By Kevin Kriedemann
By Kevin Kriedemann
London – In this week’s episode of Talk To Al Jazeera, award-winning Algerian author and former military officer Yasmina Khadra discusses the Charlie Hebdoattack with Jacky Rowland.
The Kouachi brothers – the gunmen – were born in France to Algerian immigrant parents, but Khadra says discussions of the terrorist’s nationality are irrelevant. “For me, the murder doesn’t have an identity. It doesn’t have a nationality. It is characterised, it is identified by its wrongdoing. So I shouldn’t suddenly have to feel guilty because he’s Algerian. We’ve got to stop making this link that shouldn’t exist between where a murderer comes from and his act. We have to focus on the act, and nothing more.”
Khadra says the Charlie Hebdo attack affected him personally. “I was shocked,” he says. “Even if I’m Algerian, even if I’m from a country where 200,000 people died, where we went through a horribly dark time, we’re still shocked by the attack. Because each organised murder reminds us a little of what we lived through here in Algeria, and it’s natural that no-one can get used to that atrocity.”
Khadra reminds Rowland that Algeria was the first victim of extremist Islamic terrorism, with an armed conflict that began in 1991. “Algeria has lost more journalists than the rest of the world put together, you know?” he says, referring to the assassination of over 70 journalists during The Algerian Civil War. “So I don’t have the right to be Charlie. I can only invite Charlie to join the rest of us. Because we were the first victims, and when Algeria lived through its tragedy, it was completely isolated from the world; no-one was interested, and our heroes were passed off as assassins, as criminals. In the 2000s, they used to say that Algeria didn’t have any terrorists, that it was the military that killed people, and I still pay for having defended the truth.”
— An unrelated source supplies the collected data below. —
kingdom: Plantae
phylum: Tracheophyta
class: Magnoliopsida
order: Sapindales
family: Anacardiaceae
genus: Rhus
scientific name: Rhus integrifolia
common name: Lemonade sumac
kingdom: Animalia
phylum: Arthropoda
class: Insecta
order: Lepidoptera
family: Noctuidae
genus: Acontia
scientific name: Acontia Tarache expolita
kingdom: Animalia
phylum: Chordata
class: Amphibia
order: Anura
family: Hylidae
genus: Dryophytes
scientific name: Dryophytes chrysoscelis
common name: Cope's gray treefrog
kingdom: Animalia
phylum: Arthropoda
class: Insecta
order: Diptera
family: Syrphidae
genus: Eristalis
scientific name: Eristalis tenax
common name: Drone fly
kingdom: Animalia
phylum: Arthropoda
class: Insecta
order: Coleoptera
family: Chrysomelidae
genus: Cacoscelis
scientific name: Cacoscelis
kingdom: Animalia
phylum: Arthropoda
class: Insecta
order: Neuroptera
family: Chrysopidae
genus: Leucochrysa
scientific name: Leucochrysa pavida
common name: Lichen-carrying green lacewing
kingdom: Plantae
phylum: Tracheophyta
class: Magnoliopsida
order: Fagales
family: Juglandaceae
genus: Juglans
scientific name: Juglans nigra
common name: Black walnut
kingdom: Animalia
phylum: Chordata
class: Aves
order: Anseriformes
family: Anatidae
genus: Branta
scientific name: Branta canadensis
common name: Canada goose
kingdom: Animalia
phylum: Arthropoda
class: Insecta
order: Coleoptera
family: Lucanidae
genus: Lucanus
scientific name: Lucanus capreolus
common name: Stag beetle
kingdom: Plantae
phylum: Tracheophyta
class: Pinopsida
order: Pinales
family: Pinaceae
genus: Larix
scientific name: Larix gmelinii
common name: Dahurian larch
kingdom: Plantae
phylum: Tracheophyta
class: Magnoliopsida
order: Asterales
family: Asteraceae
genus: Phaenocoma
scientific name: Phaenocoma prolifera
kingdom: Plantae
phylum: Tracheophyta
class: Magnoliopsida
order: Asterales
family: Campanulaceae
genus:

Khadra criticises the media’s focus on the terrorists’ religion. “The murderers were born in France; they were brought up in France; they are, to a certain extent, the children of France – they are not the children of Islam.”
“The only way we can fight against this plague is by isolating it,” he argues. “We must isolate it completely from what it is doing; stop associating it with a community it pretends to defend, or a religion it pretends to embody. A god doesn’t need to be defended by mortals. It’s God. How could He appoint mortals – venerable, miserable, poor beings – to defend him? We’re a little in the absurd. We’re living in absurdity at its most impure.”
Khadra says we’re living through “a battle of extremes… On one side, in France, for example, freedom of speech is sacred. On the other, for all those who believe, religion is sacred. And of course, both are right to defend their values. But both are wrong to impose their values upon others.”
He says that, contrary to the stereotype of Islamic men in the mainstream media and Hollywood, “Most Muslim men are brave, generous, welcoming, they express love, they are brotherly, and I can’t see how one can allow oneself to limit a Muslim nation to a few thousand people who are misled.”
He argues strongly for the importance of multiculturalism. “We’re always scared of multiculturalism – I think it’s the future of humanity. I’m multicultural. I know about Western culture, Eastern culture, Arabic Berber culture, because I’m Berber too. I’m Algerian – and this is how I try to understand my era… I’ve always said in my books, he who lives his life fully is he who knows how to live, who can love a part of each religion and a song from each folklore. And this is how we are really human beings. If not, we stay French, we stay Algerian, we stay Qatari, and we will never know how to be human.”
Khadra also discusses his work, politics, freedom of speech, and why no one wants to listen to the truth today.